[EXERCISE INSTRUCTIONS]
Your task is to write out the lines from the line containing "thumb mcp: (297, 270)" through the last line of the material, exactly.
- - - -
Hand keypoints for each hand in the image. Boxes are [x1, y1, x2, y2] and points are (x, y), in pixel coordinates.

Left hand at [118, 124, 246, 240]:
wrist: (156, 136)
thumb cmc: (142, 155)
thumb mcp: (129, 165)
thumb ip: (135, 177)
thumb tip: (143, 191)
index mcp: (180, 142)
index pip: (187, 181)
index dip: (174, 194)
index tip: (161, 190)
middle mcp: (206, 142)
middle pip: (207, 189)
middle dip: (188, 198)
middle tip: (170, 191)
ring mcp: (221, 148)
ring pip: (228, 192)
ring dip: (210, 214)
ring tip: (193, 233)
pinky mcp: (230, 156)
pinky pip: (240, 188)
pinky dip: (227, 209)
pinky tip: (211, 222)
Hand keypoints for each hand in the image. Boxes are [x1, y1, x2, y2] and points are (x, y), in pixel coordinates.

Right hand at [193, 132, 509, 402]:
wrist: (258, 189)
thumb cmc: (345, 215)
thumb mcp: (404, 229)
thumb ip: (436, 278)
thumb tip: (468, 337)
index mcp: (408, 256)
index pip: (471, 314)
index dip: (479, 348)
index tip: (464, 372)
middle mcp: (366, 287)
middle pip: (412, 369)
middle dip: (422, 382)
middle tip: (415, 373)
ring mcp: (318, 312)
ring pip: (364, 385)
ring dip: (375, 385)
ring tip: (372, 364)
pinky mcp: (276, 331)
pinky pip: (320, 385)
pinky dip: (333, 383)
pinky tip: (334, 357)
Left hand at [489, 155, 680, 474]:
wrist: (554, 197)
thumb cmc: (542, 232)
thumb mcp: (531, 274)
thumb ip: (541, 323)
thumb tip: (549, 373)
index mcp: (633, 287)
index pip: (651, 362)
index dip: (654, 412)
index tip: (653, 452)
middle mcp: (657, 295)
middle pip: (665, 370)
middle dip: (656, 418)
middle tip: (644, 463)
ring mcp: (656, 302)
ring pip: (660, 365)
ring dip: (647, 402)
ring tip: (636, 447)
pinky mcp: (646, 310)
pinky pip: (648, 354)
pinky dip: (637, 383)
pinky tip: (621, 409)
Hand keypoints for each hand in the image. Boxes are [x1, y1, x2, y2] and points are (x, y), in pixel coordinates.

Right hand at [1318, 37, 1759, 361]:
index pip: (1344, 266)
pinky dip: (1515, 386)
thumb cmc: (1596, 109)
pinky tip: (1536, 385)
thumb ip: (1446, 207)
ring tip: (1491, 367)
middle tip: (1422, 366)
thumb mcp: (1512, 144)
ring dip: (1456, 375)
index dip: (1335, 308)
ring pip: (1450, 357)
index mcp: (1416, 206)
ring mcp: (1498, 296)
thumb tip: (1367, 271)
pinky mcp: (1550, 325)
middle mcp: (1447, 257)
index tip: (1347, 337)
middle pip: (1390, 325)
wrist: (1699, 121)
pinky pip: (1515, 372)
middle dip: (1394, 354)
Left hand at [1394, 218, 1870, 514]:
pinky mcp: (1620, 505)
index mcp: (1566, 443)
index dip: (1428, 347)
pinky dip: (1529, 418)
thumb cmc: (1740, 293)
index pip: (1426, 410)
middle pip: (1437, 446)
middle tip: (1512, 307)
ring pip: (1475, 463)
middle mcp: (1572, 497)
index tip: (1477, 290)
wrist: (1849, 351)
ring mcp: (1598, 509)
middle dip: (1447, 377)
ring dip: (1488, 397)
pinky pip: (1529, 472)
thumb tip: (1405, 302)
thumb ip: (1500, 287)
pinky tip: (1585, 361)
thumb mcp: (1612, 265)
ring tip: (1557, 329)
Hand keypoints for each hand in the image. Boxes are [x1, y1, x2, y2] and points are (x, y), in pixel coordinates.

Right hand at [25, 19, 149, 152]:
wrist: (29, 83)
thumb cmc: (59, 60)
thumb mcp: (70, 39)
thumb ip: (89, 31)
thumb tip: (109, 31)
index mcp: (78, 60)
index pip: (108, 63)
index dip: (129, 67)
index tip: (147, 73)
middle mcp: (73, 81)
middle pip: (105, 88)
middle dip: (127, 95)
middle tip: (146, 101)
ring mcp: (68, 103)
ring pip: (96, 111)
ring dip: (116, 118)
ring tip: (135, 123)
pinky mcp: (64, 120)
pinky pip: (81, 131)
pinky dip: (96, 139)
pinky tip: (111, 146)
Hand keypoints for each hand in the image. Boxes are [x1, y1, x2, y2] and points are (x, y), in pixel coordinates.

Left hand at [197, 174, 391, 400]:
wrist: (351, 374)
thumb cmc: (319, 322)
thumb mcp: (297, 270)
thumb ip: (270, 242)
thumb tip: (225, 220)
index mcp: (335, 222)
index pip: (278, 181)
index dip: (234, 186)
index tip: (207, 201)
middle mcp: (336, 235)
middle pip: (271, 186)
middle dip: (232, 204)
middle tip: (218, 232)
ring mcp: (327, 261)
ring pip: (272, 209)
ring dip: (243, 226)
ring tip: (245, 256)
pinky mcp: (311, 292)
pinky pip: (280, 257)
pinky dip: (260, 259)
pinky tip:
- - - -
[PROBLEM SOLUTION]
thumb mcp: (297, 270)
thumb ip: (270, 242)
thumb tip: (225, 220)
index mcp: (335, 222)
index pip: (278, 181)
index dip: (234, 186)
index tip: (207, 201)
middle mcp: (336, 235)
middle pip: (271, 186)
middle dip: (232, 204)
middle tip: (218, 232)
ring mcp: (327, 261)
ring pip: (272, 209)
ring dip: (243, 226)
ring tip: (245, 256)
pinky mcp: (311, 292)
pinky pip: (280, 257)
pinky dip: (260, 259)
pinky tip:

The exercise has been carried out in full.